- The Washington Times - Monday, November 10, 2003

JAKARTA, Indonesia — The head of Indonesia’s military said yesterday he has proposed to withdraw military forces protecting vital oil and mining projects around the country, potentially exposing foreign investors to separatist violence.

The move would affect several American companies just as the United States is moving to cut military aid to the Indonesian military and shift support to the country’s police.

Most heavily dependent on military protection is PT Freeport Indonesia, a subsidiary of the U.S. gold and copper mining company Freeport-McMoRan, which is guarded by some 2,500 soldiers and police under military command.

Freeport had been renegotiating its security arrangements with the military as recently as two weeks ago.

“I haven’t heard anything about this,” said Freeport Senior Vice President Daniel Bowman just hours after Gen. Endriartono Sutarto made the announcement at a military complex outside the capital.

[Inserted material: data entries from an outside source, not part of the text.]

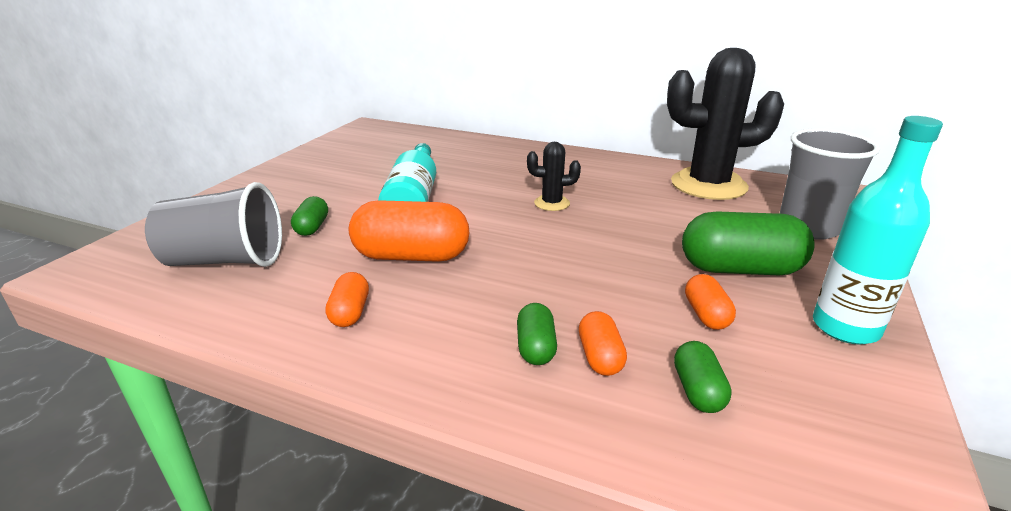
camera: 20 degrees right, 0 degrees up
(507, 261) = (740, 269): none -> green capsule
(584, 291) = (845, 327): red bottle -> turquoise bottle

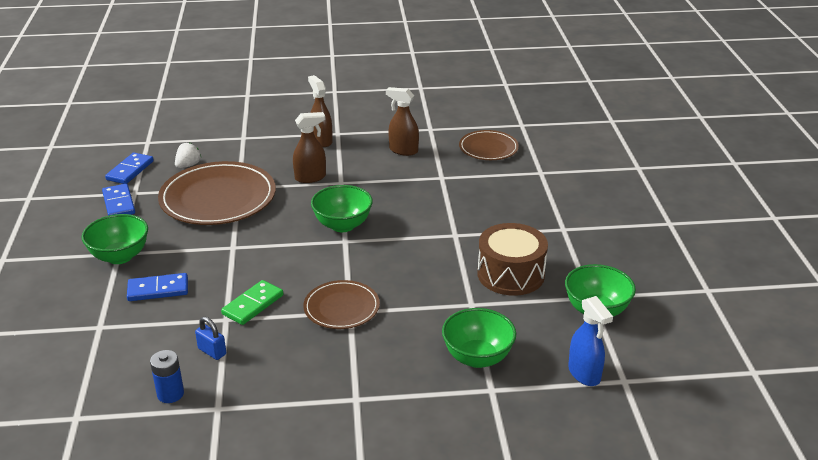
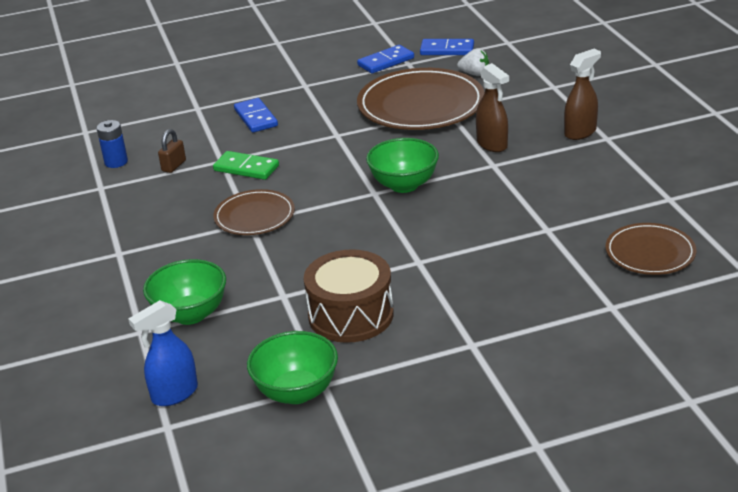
camera: 80 degrees right, 0 degrees up
(120, 256) = (300, 87): green bowl -> none
(212, 351) = (174, 166): blue padlock -> brown padlock
(403, 150) = (596, 190): brown spray bottle -> none

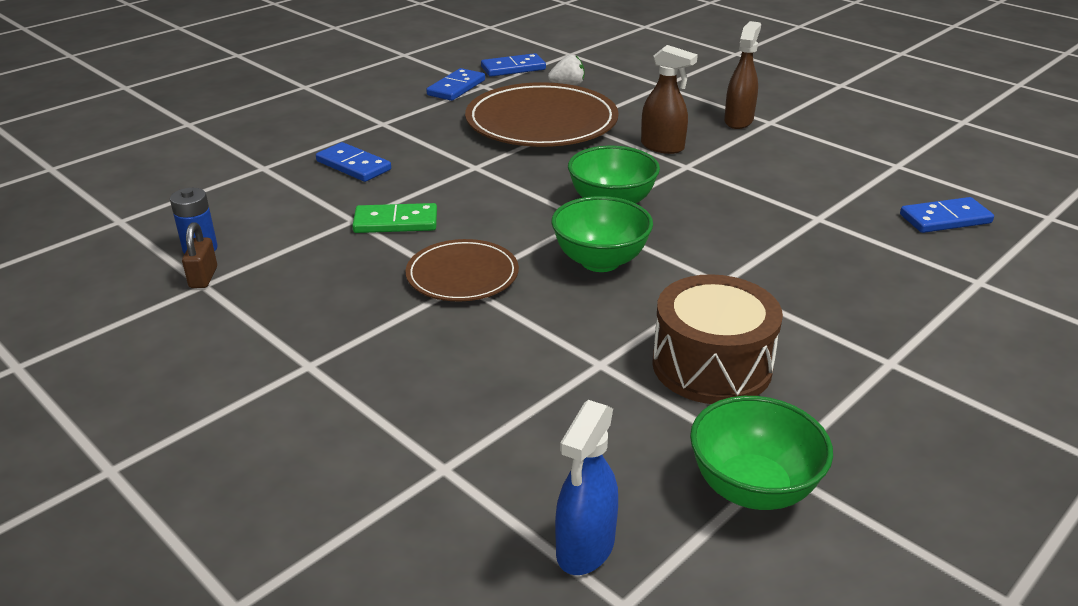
camera: 30 degrees left, 0 degrees up
(174, 166) = (291, 238): brown padlock -> brown padlock (203, 277)
(190, 314) = (496, 422): green bowl -> green bowl (600, 261)
(650, 253) = (945, 219): brown plate -> blue domino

Gen. Sutarto said the military had proposed at a Cabinet-level meeting last week “to hand over the security task from the military to the internal security [apparatus] of each company.” It was not clear when the Cabinet would decide on the matter.

“Basically, the task and responsibility of the security of vital national projects should be undertaken by their managements. They should secure their projects and, if necessary, will be backed by the police,” Gen. Sutarto said.

Despite the timing, the general denied the decision was linked to a U.S. Senate vote at the end of October cutting $400,000 in training assistance to the Indonesian military.

The vote, taken over President Bush’s objections, reflected dissatisfaction with the results of a joint FBI-Indonesian investigation into the ambush killing last year of two American teachers working at a company-sponsored school. There has been speculation in the United States that the military was involved in the shooting.

Indonesia’s military guards a number of important exploration sites around the country, and reportedly receives large sums of money in return. In addition to Freeport, which is located in West Papua, it secures companies such as Exxon Mobil, which has interests in the unstable province of Aceh — which is under martial law.

According to Maj. Gen. Sjafrie Sjamsuddin, the military has one battalion protecting Freeport, another protecting Exxon Mobil and the equivalent of a third battalion divided among 10 other vital projects.

A Western analyst based in Jakarta said the impact would be felt most severely by Freeport. He noted that Exxon Mobil was reducing its operations in the area and considering shutting down altogether because of the security situation.

Freeport pays the military more than $7 million a year for the army’s protection. Until now, the payment had been made on an informal basis, but the company had been pushing to formalize the arrangement.

“We are not mercenaries. We never sign any contracts,” Gen. Sutarto said.

The Western analyst agreed that the move was probably not linked to the U.S. Senate decision involving military-to-military training.

“What [the Indonesian military] want is foreign military sales,” he said. “They know now that they can’t get American hardware anytime soon … so they … have stopped trying to please the United States.”

He also said the military may be trying to negotiate a better deal with the companies it protects.

“I think it is part of a gamble on Mr. Sutarto’s side, because financially, they can’t afford to leave these very lucrative [deals],” he said. “So there will be some compromise, I’m sure.”